The maroon car did not move.

What could be happening at Honorata’s house? Was it something to do with Malaya? Honorata and her daughter were going through a difficult year, and although the boys still asked if Malaya could babysit, she was rarely available anymore—and sometimes Coral was relieved. She loved Malaya, but she was not an easy teenager, at least not now. Coral felt sorry for Honorata; she tried so hard. She owned four houses on the street: her own and three she rented out. And she was a good landlord; her renters almost never left, the yards were neat, the cars were kept in the garages. It was probably because of Honorata that Cabrillo Court looked mostly untouched by the housing crash. A block in either direction, and every street had houses standing empty, with yards turned to flash dry tinder, and bits of trash lodged in the brown branches of dead euonymus shrubs and spikey pyracantha.
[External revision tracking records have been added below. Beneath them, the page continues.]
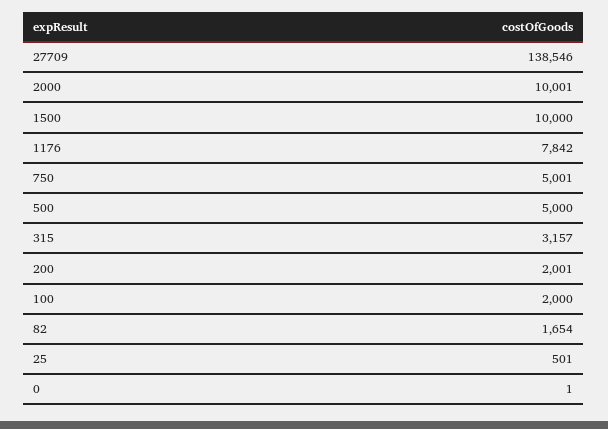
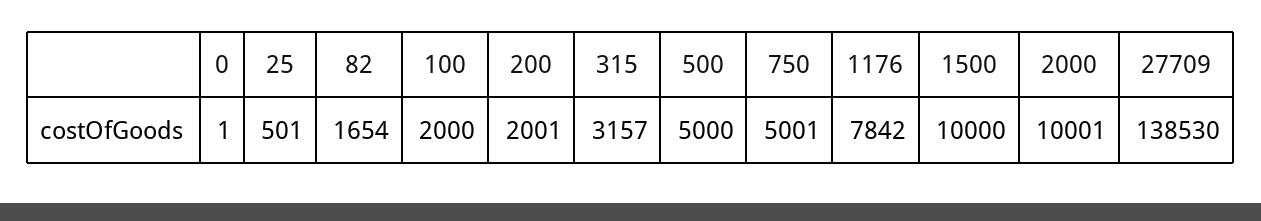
  {
-   "27709": 138546,
+   "27709": 138530,
    "2000": 10001,
    "1500": 10000,
    "1176": 7842,
    "750": 5001,
    "500": 5000,
    "315": 3157,
    "200": 2001,
    "100": 2000,
    "82": 1654,
    "25": 501,
    "0": 1
  }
Coral shifted position in the entry and peered up the cul-de-sac to her neighbor’s house. It looked as silent and still as the rest of the street. A curved concrete bench stood in Honorata’s front yard—an oddly welcoming detail for a woman who didn’t make friends easily—and the only movement on the street was a mockingbird resting on the back of the bench, his tail upright, and his body weaving a bit as he looked to and fro.